Ok I'm having some issues.

So Last night, ADB was working perfect. it detect my device and everything. Then I was testing the webtop hack and i flashed unleashed 1.3 and it was still working. I got the webtop hack working on it.

So now i wanted to see if i could get it on a liberty alpha build. Everything went smoothly, and then on liberty when i try to get my device in adb it detected it but said it was offline, So i was unable to do what i needed.

So this morning I thought maybe something i messed up. So I FXZ my Bionic. i uninstalled the drivers and installed them back, I reinstalled adb.

I tried it unrooted still didn't work but didn't give the offline device something different ill explain soon.

So i rooted and tried same as when i wasn't rooted,

So i installed unleashed 1.3 again and it does this see picture below.
View attachment 3229


It detects it before i go into adb shell. but after im in adb shell. nothing.
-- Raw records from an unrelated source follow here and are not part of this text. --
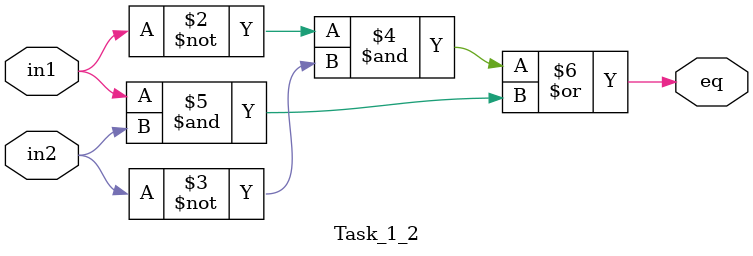
<source format=v>
module Task_1_1(in1,in2,eq);        //Data-flow modelling
  input in1,in2;
  output eq;
  
  //wire temp1,temp2;
  //assign temp1 = (~in1) & (~in2);
  //assign temp2 = (in1 & in2);
  //assign eq = temp1 | temp2;
    
    assign eq = ((~in1) & (~in2)) | (in1 & in2);
    
endmodule

module Task_1_2(in1,in2,eq);        //Behavioral modelling
  input in1,in2;
  output eq;
  reg eq;
  
  always@(*)
  begin
    eq = ((~in1) & (~in2)) | (in1 & in2);
  end
  
endmodule
</source>
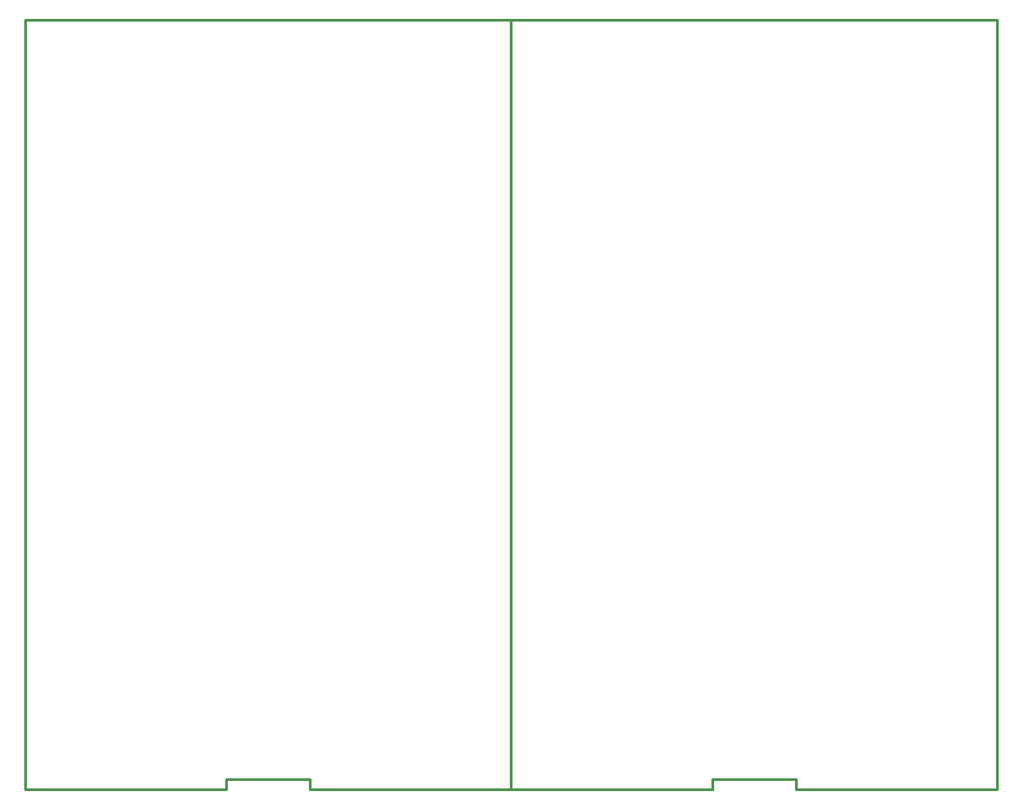
<source format=gm1>
G04*
G04 #@! TF.GenerationSoftware,Altium Limited,Altium Designer,23.10.1 (27)*
G04*
G04 Layer_Color=16711935*
%FSLAX25Y25*%
%MOIN*%
G70*
G04*
G04 #@! TF.SameCoordinates,52E8BDB3-E784-467F-A169-E1E59ABD1491*
G04*
G04*
G04 #@! TF.FilePolarity,Positive*
G04*
G01*
G75*
%ADD65C,0.01200*%
D65*
X240158Y379921D02*
X480315D01*
X240158Y0D02*
Y379921D01*
X99410Y0D02*
Y4921D01*
X240158Y0D02*
X339567D01*
X99410Y4921D02*
X140748D01*
X-0Y379921D02*
X240158D01*
X-0D02*
X0Y0D01*
X99410D01*
X140748D02*
Y4921D01*
Y0D02*
X240184Y0D01*
X480315Y379921D02*
X480315Y0D01*
X380906Y-0D02*
X480315Y0D01*
X380906Y-0D02*
Y4921D01*
X339567D02*
X380906D01*
X339567Y0D02*
Y4921D01*
M02*

</source>
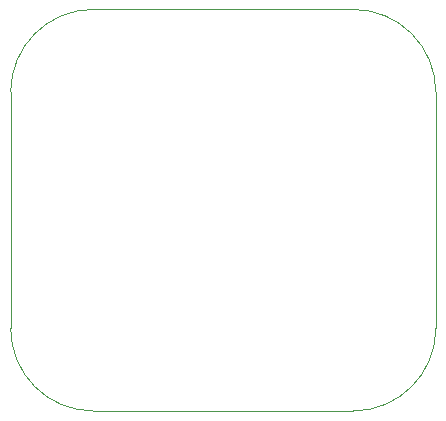
<source format=gbr>
G04 --- HEADER BEGIN --- *
G04 #@! TF.GenerationSoftware,LibrePCB,LibrePCB,1.0.1-unstable*
G04 #@! TF.CreationDate,2024-02-11T18:20:56*
G04 #@! TF.ProjectId,d0-reader,9220702f-a48e-4216-8865-87f6ea8ca353,v2*
G04 #@! TF.Part,Single*
G04 #@! TF.SameCoordinates*
G04 #@! TF.FileFunction,Profile,NP*
%FSLAX66Y66*%
%MOMM*%
G01*
G75*
G04 --- HEADER END --- *
G04 --- APERTURE LIST BEGIN --- *
G04 #@! TA.AperFunction,Profile*
%ADD10C,0.001*%
G04 #@! TD*
G04 --- APERTURE LIST END --- *
G04 --- BOARD BEGIN --- *
D10*
X-18000000Y-10000000D02*
X-18000000Y10000000D01*
G02*
X-11000000Y17000000I7000000J0D01*
G01*
X11000000Y17000000D01*
G02*
X18000000Y10000000I0J-7000000D01*
G01*
X18000000Y-10000000D01*
G02*
X11000000Y-17000000I-7000000J0D01*
G01*
X-11000000Y-17000000D01*
G02*
X-18000000Y-10000000I0J7000000D01*
G01*
G04 --- BOARD END --- *
G04 #@! TF.MD5,548df6f6e50f4526ebc500dd89e169a1*
M02*

</source>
I'm still unable to do what i need.Started to do this after FXZ, on unrooted, rooted, unleashed.

EDIT: I GOT IT SAYING DEVICE IS OFFLINE AGAIN :/

Any help with this would be really appreciated.

Thanks guys
Aaron


----------



## runandhide05 (Sep 20, 2011)

"TopazAaron said:


> Ok I'm having some issues.
> 
> So Last night, ADB was working perfect. it detect my device and everything. Then I was testing the webtop hack and i flashed unleashed 1.3 and it was still working. I got the webtop hack working on it.
> 
> ...


I know this is not what you're asking, but what webtop hack are u reffering to?


----------



## TopazAaron (Jun 29, 2011)

runandhide05 said:


> I know this is not what you're asking, but what webtop hack are u reffering to?


Its on the xda forums

Sent from my DROID BIONIC using Tapatalk


----------



## mzimand (Jun 6, 2011)

Do you have USB debugging selected?


----------



## TopazAaron (Jun 29, 2011)

Yes, I have it seletcted.


----------



## skaforey (Aug 1, 2011)

Try killing all instances of adb on your computer. That usually fixes any device offline problem


----------



## TopazAaron (Jun 29, 2011)

I have, Ive tryed everything. rebooting. uninstalling adb and moto drivers and reintalling them. I'm going to return the bionic today and get a new one.


----------



## Brenardo (Jul 18, 2011)

Just curious... are you using the supplied usb cable? I was using the cable from my Thunderbolt having issues.... switched to moto cable and problem solved... maybe a fluke but try it out and see


----------



## TopazAaron (Jun 29, 2011)

Yeah, I'm using the moto one, Ive used a lg one. ive used one that i just had around. a htc one. nothing works. even on my new bionic. i got a replacment. hopeing that would fix it. but it didnt.


----------